The flower's size was better than most awarded clones and its form made the whole presentation powerful. The judges strongly recommended that this plant come back on the next blooming. 

Christian


----------



## Heather (Feb 20, 2008)

Whose Jason Fischer was it? Do you know?


----------



## tocarmar (Feb 21, 2008)

Heather,
I don't know whose it is.

Tom


----------



## Rob Zuiderwijk (Feb 21, 2008)

That's the biggest and most amazing Phrag. schlimii I've ever seen.

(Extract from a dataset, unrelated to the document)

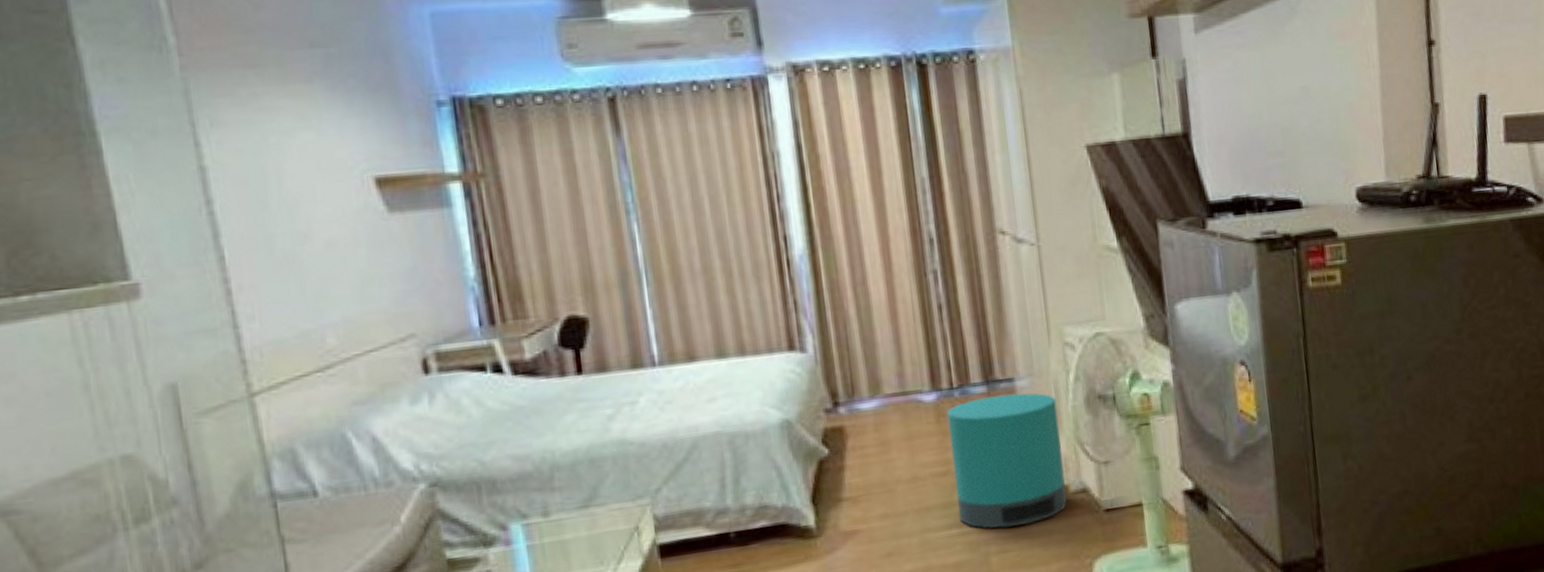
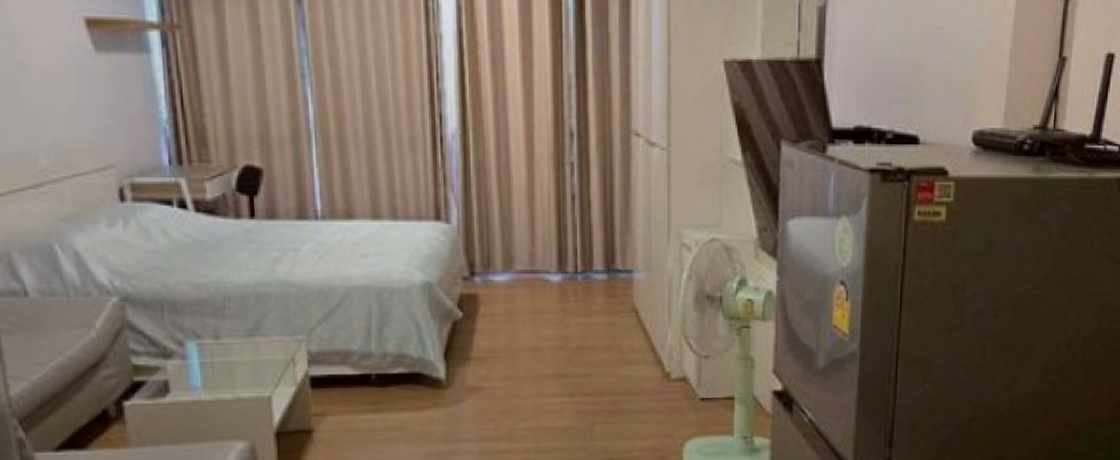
trash can: present [947,392,1067,529] -> none [569,283,669,403]

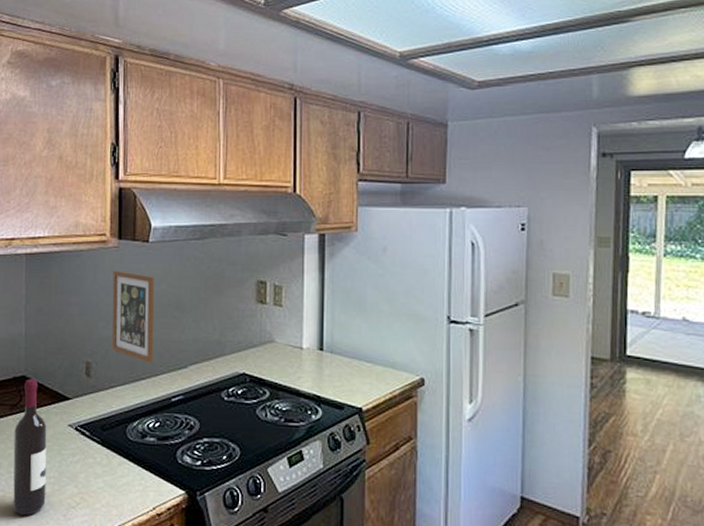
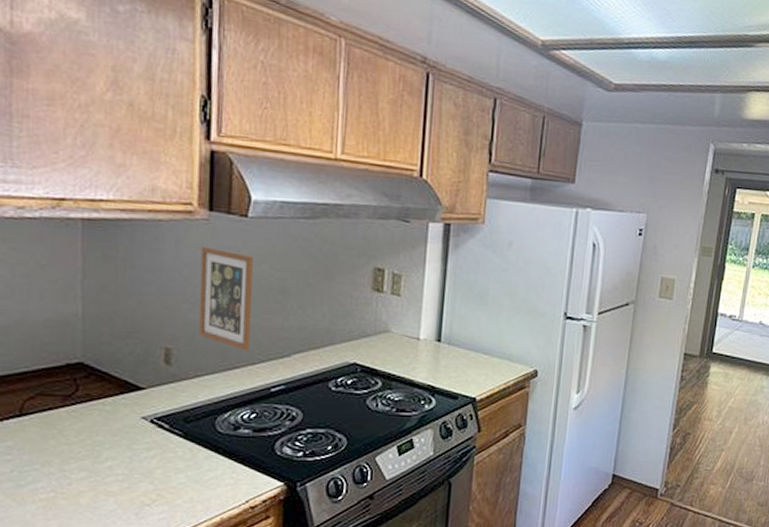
wine bottle: present [13,379,47,515] -> none [67,366,113,516]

Congratulations on the upgraded. A more than diserved award for this plant.

Rob


----------



## Candace (Feb 21, 2008)

Tom, just to be clear...people seem like they're congratulating you on the schlimii and I took it to mean this plant belonged to someone at your judging center, not you


----------



## tocarmar (Feb 21, 2008)

Attn. All,
The only plant that I had at the judging was the P. Drulas. The others are owned by other people that were also at the judging. Sorry if there was any confusion on the post!!!!!!!!!!!

Tom


----------



## NYEric (Feb 22, 2008)

tocarmar said:


> Sorry if there was any confusion on the post!!!!!!!!!!!
> Tom


Of course Smitty was *enthused*! Didn't you see that schlimii!?! :rollhappy:


----------



## Rob Zuiderwijk (Feb 22, 2008)

Whatever the situation it still is the biggest and most amazing Phrag. schlimii I've ever seen. 

Rob


----------